C'est l'histoire d'une petite fille. Et de sa poupée. Au fil des années, la poupée perdait ses cheveux blonds. Des cicatrices sont apparues suite à un accident de bicyclette. Elle perdait son bras plusieurs fois par jour. Il fallait le rattacher à chaque fois. L'enfant devait y faire deux fois plus attention. Elle était frêle, elle était vieille. Pathétique. Meurtrie. Noël après Noël, anniversaire après anniversaire, les autres poupées rajeunissaient, de nouvelles options se présentaient. Désormais, elles chantaient. Elles dansaient. Du maquillage, des maisons, des vêtements. Mais tous les ans, la petite fille refusait de déballer ses nouveaux jouets. C'était avec sa poupée qu'elle allait se coucher. « C'est comme ça que ça marche quand on aime vraiment », répétait-elle.

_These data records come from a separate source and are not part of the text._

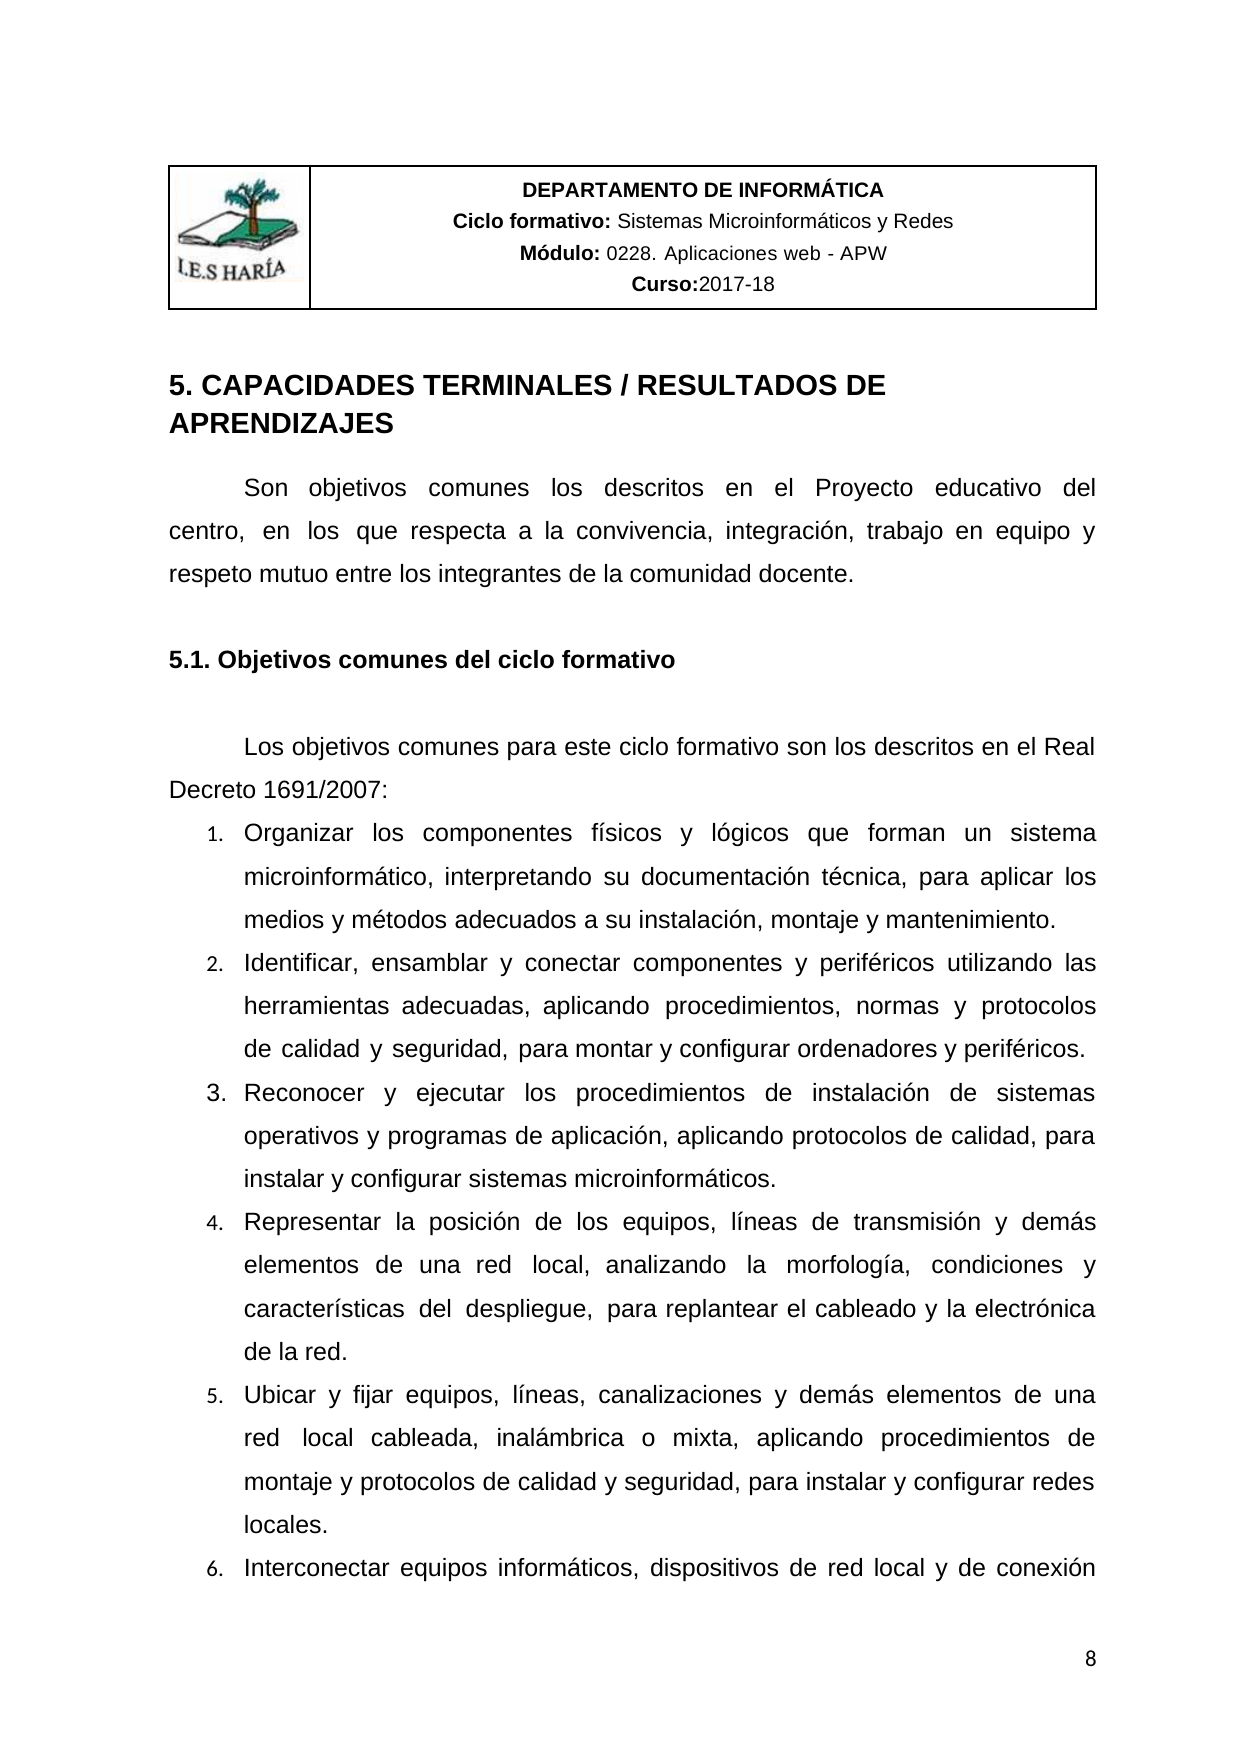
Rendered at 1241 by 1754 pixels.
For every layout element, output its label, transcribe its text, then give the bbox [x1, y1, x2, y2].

subtitle 5. CAPACIDADES TERMINALES / RESULTADOS DE APRENDIZAJES [169, 368, 1096, 440]
subtitle 5.1. Objetivos comunes del ciclo formativo [169, 646, 1096, 674]
picture [174, 172, 305, 282]
text Los objetivos comunes para este ciclo formativo son los descritos en el Real Decreto 1691/2007: [169, 732, 1096, 804]
list Representar la posición de los equipos, líneas de transmisión y demás elementos de una red local, analizando la morfología, condiciones y características del despliegue, para replantear el cableado y la electrónica de la red. [206, 1207, 1096, 1366]
list Identificar, ensamblar y conectar componentes y periféricos utilizando las herramientas adecuadas, aplicando procedimientos, normas y protocolos de calidad y seguridad, para montar y configurar ordenadores y periféricos. [206, 948, 1096, 1063]
list Interconectar equipos informáticos, dispositivos de red local y de conexión [206, 1553, 1096, 1582]
text Son objetivos comunes los descritos en el Proyecto educativo del centro, en los que respecta a la convivencia, integración, trabajo en equipo y respeto mutuo entre los integrantes de la comunidad docente. [169, 473, 1096, 588]
list Ubicar y fijar equipos, líneas, canalizaciones y demás elementos de una red local cableada, inalámbrica o mixta, aplicando procedimientos de montaje y protocolos de calidad y seguridad, para instalar y configurar redes locales. [206, 1380, 1096, 1538]
list Organizar los componentes físicos y lógicos que forman un sistema microinformático, interpretando su documentación técnica, para aplicar los medios y métodos adecuados a su instalación, montaje y mantenimiento. [206, 818, 1096, 933]
list Reconocer y ejecutar los procedimientos de instalación de sistemas operativos y programas de aplicación, aplicando protocolos de calidad, para instalar y configurar sistemas microinformáticos. [206, 1078, 1096, 1193]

Mon petit pays chéri, j'aurais tant aimé savoir me justifier. Comme ils le font tous si bien. Te dire que cet amour, c'est du plaqué. Ce n'est pas toi que j'aime. C'est l'habitude. Le confort. La famille. Ce n'est pas de l'amour. C'est de l'attachement. Au valet parking. À la man'ouché de chez ZwZ. Au décolleté de Haïfa Wehbé. J'aurais aimé, mais je t'aime trop pour y arriver. Ce n'est pas mami, ce n'est pas papi, ce n'est pas Faraya ni le bouncer du Sky qui me font un high-five. Le permis à ma porte le jour de mes dix-huit ans. Ma Audi. Myriam Klink dans sa (very) little pink dress. Ce n'est pas du fake. Ce n'est pas du toc. Ce n'est pas de la médiocrité. C'est de l'amour. À l'état pur. C'est platonique. C'est Roméo. C'est Titanic. Peut-être même Œdipe. De nos jours, c'est méga-tabou, l'amour. C'est pas cool. On en a honte presque. On a honte d'aimer. Que viendrait faire l'amour dans des cœurs si fiers? Aujourd'hui, on ne sait plus aimer. On refuse d'aimer. Ça demande trop de courage, l'amour. On est bourrés de complexes, de commitment issues. Ailleurs, il y a mieux. Alors, on part. Parce que s'en aller, c'est plus simple que de rester et subir. On abandonne. On se dit qu'on oubliera. On flirte. On passe la nuit. Au petit matin, on s'en va. Même plus de walk of shame. On s'en va la tête haute. Parce qu'on a fait le bon choix. Parce qu'on a été futés. Parce que tu es baisé, mon petit Liban. Parce que tu n'as plus rien à nous offrir.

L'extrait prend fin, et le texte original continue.